For instance, the C+ that DeKalb County was given for education. I can all but assure you that professionally recognized licenses (electrician, HVAC, plumbers, etc.), training certificates, maintenance apprenticeships and skilled trade Journeyman cards, are not tracked in their educational attainment data. All of these areas of career development and continuing education are hugely important and highly valued in our manufacturing-heavy DeKalb County. Workplace shortages of these occupations are still at critical levels.
Also, most people are aware that K-12 assessment test scores are not an accurate measure for how our schools are preparing students to become responsible, productive citizens.

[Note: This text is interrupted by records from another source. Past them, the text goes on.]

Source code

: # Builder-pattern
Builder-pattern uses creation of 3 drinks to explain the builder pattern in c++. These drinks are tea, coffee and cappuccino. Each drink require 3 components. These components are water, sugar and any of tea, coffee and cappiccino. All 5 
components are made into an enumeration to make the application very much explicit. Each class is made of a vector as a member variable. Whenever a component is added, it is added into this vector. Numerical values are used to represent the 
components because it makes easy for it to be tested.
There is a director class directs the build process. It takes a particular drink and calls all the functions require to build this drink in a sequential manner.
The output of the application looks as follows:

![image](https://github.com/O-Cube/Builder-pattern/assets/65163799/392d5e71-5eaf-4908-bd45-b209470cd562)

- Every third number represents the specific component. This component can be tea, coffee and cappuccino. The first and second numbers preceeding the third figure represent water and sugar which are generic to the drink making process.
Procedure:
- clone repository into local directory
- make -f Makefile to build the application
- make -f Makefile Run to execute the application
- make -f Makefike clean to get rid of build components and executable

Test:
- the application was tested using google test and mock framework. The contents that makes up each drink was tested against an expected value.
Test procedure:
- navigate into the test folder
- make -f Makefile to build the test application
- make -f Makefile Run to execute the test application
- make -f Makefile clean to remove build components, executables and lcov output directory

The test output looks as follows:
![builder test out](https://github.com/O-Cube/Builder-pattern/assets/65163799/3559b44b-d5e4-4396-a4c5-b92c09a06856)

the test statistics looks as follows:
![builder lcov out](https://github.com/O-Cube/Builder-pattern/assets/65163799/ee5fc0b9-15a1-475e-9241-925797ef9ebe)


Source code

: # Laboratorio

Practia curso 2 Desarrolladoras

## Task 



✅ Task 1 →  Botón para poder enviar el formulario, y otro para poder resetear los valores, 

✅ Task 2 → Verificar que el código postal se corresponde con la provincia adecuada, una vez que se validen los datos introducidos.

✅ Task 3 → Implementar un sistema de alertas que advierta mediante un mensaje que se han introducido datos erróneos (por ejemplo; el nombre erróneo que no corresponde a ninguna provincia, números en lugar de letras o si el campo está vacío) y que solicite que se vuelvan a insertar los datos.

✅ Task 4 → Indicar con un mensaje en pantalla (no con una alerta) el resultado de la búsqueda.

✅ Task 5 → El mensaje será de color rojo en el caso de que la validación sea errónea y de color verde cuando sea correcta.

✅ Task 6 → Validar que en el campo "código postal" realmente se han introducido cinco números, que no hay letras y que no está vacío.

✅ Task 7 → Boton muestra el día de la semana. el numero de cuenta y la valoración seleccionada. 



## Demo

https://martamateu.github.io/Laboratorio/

Another area that raised concern for me was our C grade for arts, entertainment and recreation, which was unchanged from our 2012 grade. This makes me seriously question whether those who conducted the assessment ever visited DeKalb County. County citizens can boast a totally revitalized downtown Auburn which has sparked so many fun activities including Main Street's First Fridays, concerts and fundraisers held at the James Cultural Plaza.
And also, Garrett's Museum of Arts, Food Truck Mondays and Heritage Days Festival activities including a concert and fireworks, the DeKalb County Outdoor Theater's concerts all summer, a new park coming soon to Waterloo, changes happening in downtown Butler. And I know I am missing many, many more things that are going on in our communities, this is just a few — but how can we have the same grade that we had seven years ago?
To not be recognized for the numerous quality of life improvements that have been accomplished is quite frankly, a slap in the face. Our communities are beginning to partner with each other like never before with a collective commitment to improving the quality of life for DeKalb County citizens. I am among many others who applaud the efforts of those hard working, dedicated people. I am proud to be a DeKalb County resident.